State corruption is far harder to combat than corruption in high-profile Washington or in local government, where decisions receive more local media coverage and where citizens can attend meetings and corral officeholders. States are the middle, "missing" layer of government. Press contingents in state capitals have been shrinking for years. Many voters lack basic information about who governs their state and what they do.

It will take more than exposés and lawsuits to clean things up in state capitals. It will take basic changes in what state governments do and how they do it. Here are a few of the most important reforms:

• Toughen civil service and contracting rules. I was a reluctant convert to this idea. I used to think that rigid rules for hiring state employees and awarding contracts were unnecessary impediments to running government more like a business. Now I recognize the truth: Government can't and shouldn't be run like a business.

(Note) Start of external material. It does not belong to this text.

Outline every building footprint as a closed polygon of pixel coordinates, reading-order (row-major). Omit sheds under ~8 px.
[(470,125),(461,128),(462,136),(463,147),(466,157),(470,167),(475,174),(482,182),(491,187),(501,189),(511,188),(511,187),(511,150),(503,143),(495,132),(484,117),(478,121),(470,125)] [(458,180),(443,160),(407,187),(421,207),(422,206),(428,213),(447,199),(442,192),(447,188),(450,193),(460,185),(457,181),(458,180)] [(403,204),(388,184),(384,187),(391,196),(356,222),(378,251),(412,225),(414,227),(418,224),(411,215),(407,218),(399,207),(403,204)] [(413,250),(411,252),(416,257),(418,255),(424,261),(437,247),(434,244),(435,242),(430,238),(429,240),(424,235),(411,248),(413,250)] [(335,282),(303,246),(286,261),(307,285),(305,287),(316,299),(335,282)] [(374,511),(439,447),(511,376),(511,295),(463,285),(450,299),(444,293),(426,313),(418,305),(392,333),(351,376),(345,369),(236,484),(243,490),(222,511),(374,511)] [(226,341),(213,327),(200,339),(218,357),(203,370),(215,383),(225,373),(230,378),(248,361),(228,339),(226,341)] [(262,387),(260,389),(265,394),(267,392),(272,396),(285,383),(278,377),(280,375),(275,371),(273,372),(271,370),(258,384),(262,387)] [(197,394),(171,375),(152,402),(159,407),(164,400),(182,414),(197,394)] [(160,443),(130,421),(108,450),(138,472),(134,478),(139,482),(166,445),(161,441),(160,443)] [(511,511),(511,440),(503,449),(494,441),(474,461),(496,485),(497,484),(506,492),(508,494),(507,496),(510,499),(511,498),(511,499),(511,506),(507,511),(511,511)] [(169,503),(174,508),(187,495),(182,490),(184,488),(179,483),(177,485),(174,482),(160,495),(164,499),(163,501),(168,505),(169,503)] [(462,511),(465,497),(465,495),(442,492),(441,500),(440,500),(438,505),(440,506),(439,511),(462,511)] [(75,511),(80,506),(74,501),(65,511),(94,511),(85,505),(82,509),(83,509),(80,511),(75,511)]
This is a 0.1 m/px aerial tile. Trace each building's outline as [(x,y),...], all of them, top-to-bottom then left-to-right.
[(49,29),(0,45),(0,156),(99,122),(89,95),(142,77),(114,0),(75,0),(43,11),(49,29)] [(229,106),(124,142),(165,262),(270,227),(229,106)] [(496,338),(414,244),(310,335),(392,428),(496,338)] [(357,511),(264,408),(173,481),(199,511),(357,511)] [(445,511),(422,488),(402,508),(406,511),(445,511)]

It doesn't face the discipline of the profit motive. It relies on attitudes and behaviors fundamentally different from those confronting entrepreneurs. The alternative to civil service protections for employees is not a merit system but selling jobs to campaign donors. Exempting state agencies from bidding procedures means buying office supplies from an agency head's cousin.

Cut back regulation. There are good economic and moral reasons for minimizing the encroachment of the state into private decisions. But one of the most persuasive arguments is that appointments to regulatory agencies and specific regulatory decisions are often bought by high-dollar donors. One glaring example is nursing home regulation, as the Kentucky case showed. In many states, operators who want to open new homes must obtain a "certificate of need" from state regulators. Coupled with state authority over nursing home reimbursements from Medicaid and other programs, this power makes the nursing home industry a reliable source of campaign cash. Other big campaign players in most states include the gaming industry, real estate developers, home builders, and health care lobbies such as optometrists and chiropractors–all of which worry about regulation.

Fight pork-barrel spending. While discretionary funds tapped by lawmakers for pet projects in their districts make up a relatively small percentage of most state budgets, they consume a tremendous amount of time and result in a disproportionate amount of corruption. Consider state funding of the arts. While the Locke Foundation has long opposed such spending on principle, over the short term we have settled for reforming the process by which the money is distributed. Grants to local arts groups now must go through an open process of application, priority setting, merit consideration, and approval, which will reduce the amount of logrolling and waste.

As long as human nature remains what it is, there will be potential for official corruption. Government will always be necessary to carry out essential functions such as law enforcement. For the foreseeable future, education and some kind of social safety net are likely to remain government responsibilities as well. Finding ways to carry out these functions without buying and selling influence is a critical challenge, one that advocates of limited government should make their own.